(Task details):
Every line with the string "linejoin" should be copied from the data.

==== Source records

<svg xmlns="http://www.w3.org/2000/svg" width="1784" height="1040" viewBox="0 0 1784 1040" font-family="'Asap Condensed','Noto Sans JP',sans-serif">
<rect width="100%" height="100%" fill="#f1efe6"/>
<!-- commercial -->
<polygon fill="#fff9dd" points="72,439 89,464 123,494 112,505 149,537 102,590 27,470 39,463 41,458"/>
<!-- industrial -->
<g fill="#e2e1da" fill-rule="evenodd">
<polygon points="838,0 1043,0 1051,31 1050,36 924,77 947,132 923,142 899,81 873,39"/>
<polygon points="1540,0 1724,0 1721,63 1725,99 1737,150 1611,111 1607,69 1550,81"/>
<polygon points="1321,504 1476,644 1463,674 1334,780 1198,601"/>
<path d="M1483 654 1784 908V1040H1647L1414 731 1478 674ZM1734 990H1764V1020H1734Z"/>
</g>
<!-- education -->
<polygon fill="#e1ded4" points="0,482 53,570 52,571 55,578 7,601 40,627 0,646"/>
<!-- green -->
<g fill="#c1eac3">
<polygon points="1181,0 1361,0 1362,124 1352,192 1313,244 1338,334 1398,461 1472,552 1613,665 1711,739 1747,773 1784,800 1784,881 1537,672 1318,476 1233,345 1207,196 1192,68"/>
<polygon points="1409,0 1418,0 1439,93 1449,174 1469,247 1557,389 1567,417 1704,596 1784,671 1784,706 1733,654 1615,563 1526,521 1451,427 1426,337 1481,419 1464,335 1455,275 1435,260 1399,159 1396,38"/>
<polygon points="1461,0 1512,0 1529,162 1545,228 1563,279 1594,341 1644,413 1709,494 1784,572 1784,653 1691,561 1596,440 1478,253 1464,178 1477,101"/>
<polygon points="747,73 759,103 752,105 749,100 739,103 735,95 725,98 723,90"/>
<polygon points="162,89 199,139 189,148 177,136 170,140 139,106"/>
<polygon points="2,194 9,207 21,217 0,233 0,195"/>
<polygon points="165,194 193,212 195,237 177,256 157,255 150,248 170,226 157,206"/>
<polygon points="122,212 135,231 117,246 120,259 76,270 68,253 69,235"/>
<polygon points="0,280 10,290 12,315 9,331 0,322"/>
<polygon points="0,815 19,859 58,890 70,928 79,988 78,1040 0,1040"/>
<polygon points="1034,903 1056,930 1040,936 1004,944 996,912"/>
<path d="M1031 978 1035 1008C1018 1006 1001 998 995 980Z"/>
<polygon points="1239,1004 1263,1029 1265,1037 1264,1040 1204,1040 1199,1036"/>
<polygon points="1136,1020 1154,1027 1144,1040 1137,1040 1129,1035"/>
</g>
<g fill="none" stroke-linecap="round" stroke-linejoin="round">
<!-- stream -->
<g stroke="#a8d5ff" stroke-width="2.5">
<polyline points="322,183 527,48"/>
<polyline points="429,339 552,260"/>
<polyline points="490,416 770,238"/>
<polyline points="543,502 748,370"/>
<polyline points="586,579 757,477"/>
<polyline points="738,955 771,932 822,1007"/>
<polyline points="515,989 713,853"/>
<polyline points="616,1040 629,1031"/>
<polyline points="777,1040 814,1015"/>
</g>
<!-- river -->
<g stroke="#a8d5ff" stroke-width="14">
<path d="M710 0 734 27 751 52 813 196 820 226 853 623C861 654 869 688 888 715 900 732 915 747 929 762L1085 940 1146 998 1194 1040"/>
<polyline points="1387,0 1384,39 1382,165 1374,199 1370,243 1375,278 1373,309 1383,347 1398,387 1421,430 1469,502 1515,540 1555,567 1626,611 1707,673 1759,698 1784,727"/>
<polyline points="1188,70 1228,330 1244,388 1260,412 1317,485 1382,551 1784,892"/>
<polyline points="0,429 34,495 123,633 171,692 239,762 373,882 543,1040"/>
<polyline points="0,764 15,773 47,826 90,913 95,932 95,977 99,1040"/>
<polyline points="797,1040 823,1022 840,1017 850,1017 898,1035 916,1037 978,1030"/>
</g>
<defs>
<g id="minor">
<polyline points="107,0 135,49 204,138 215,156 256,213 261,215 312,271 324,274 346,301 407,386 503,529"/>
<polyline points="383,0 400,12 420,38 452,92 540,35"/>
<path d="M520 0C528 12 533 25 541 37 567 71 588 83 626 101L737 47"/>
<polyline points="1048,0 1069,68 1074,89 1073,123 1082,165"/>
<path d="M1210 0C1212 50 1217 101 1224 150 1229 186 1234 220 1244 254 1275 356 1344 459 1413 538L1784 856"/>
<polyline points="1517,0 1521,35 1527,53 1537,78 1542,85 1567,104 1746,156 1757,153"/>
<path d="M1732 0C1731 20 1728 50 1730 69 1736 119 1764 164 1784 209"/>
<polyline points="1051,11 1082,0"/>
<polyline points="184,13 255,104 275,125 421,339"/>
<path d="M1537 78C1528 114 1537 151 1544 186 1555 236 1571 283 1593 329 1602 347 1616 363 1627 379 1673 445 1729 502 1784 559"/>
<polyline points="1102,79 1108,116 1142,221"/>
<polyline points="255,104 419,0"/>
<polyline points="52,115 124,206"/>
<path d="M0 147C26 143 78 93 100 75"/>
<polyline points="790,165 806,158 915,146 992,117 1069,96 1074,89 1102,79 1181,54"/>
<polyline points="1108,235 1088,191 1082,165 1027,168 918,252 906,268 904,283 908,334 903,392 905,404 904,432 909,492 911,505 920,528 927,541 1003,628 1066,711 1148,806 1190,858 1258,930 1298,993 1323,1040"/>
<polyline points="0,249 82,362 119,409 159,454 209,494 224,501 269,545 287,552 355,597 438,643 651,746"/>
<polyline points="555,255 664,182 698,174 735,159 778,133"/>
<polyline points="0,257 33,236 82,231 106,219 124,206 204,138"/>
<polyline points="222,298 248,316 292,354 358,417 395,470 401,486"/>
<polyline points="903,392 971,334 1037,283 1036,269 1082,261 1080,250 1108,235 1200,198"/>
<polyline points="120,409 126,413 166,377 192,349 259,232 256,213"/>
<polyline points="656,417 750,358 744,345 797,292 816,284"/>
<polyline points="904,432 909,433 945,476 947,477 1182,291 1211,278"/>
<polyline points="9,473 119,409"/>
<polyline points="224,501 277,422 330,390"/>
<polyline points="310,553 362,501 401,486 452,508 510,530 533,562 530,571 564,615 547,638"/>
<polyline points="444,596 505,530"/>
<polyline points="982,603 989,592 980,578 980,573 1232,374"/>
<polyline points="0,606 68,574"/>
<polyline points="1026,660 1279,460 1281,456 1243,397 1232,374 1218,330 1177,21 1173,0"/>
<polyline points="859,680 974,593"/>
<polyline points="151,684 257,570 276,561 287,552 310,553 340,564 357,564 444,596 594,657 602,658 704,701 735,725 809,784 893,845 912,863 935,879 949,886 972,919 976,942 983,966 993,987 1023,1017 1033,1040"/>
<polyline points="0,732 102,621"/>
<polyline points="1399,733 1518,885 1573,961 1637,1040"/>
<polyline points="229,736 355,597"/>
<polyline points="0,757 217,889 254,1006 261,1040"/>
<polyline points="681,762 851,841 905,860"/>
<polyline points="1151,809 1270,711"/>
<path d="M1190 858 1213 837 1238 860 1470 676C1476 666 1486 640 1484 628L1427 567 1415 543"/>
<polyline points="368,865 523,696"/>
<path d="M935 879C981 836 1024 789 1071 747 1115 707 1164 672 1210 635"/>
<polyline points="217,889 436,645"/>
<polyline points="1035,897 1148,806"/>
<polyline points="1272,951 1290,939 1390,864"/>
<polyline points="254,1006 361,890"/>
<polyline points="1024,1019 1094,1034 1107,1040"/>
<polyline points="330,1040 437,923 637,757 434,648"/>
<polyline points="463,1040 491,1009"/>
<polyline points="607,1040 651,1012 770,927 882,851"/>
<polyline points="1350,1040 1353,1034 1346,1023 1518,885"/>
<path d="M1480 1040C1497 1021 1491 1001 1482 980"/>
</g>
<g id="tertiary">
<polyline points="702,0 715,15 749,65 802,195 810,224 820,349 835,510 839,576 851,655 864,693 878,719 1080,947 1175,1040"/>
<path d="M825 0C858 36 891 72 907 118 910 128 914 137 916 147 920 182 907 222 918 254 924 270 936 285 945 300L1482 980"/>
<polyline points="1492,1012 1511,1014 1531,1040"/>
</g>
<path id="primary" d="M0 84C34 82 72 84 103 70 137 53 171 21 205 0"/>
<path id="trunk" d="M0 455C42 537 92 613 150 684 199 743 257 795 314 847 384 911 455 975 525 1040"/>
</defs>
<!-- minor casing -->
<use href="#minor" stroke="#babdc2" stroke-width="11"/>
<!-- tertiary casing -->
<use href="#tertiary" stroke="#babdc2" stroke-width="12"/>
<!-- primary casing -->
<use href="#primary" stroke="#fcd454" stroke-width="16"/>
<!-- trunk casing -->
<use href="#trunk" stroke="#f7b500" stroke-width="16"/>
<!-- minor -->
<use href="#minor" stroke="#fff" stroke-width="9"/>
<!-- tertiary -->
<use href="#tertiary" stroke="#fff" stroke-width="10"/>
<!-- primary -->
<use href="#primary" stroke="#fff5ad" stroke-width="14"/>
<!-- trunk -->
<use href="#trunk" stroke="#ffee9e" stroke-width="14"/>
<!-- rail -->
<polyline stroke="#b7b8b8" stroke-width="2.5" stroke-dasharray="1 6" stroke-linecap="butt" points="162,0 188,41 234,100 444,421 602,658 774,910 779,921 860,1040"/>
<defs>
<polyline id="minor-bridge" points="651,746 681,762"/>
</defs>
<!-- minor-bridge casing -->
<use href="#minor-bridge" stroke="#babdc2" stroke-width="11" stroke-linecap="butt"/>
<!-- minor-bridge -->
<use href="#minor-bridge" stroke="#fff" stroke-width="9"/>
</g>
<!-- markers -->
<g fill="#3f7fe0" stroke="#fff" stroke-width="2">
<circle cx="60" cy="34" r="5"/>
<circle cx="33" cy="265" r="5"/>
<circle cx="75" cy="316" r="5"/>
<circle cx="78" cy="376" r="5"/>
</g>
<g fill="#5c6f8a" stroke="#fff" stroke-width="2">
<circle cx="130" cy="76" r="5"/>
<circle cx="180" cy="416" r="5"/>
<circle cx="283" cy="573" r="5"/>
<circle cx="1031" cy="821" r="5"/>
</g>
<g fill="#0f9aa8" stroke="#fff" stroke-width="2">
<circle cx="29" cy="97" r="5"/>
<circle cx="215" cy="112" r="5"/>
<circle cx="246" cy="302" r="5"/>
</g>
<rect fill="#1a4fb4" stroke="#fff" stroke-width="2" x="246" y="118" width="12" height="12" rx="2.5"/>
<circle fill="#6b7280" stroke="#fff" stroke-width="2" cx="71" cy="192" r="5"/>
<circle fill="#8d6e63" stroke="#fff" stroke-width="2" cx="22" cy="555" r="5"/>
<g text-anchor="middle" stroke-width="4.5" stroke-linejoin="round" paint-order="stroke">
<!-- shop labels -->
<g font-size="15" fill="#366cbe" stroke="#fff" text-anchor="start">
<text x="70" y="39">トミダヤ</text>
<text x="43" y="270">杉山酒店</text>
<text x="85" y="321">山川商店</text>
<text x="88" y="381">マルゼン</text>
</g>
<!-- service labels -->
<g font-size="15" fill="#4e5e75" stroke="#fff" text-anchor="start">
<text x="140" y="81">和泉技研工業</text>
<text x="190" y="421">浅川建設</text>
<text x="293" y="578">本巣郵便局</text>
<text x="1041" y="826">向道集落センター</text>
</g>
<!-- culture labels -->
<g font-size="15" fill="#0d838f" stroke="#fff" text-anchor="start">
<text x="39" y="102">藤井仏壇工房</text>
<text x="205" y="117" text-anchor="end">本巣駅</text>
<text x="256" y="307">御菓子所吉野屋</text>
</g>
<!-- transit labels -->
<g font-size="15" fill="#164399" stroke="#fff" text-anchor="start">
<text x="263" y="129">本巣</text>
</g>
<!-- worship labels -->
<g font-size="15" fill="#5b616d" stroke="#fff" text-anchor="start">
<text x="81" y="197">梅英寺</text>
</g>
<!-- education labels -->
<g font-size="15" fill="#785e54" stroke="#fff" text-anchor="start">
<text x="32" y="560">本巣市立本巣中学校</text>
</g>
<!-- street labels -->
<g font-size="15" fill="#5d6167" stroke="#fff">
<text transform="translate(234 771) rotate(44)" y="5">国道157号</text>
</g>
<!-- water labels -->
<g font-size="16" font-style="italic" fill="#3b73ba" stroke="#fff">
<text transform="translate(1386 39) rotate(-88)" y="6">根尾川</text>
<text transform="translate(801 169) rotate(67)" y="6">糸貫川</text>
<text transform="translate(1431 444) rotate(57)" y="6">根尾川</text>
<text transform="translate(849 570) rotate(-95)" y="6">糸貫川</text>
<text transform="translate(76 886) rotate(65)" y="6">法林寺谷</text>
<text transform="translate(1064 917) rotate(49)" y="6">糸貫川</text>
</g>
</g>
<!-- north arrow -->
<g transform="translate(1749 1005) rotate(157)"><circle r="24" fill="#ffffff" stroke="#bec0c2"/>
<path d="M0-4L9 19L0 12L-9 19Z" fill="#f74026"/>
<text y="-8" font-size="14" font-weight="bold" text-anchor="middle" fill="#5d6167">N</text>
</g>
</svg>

========

(Written response):
<g fill="none" stroke-linecap="round" stroke-linejoin="round">
<g text-anchor="middle" stroke-width="4.5" stroke-linejoin="round" paint-order="stroke">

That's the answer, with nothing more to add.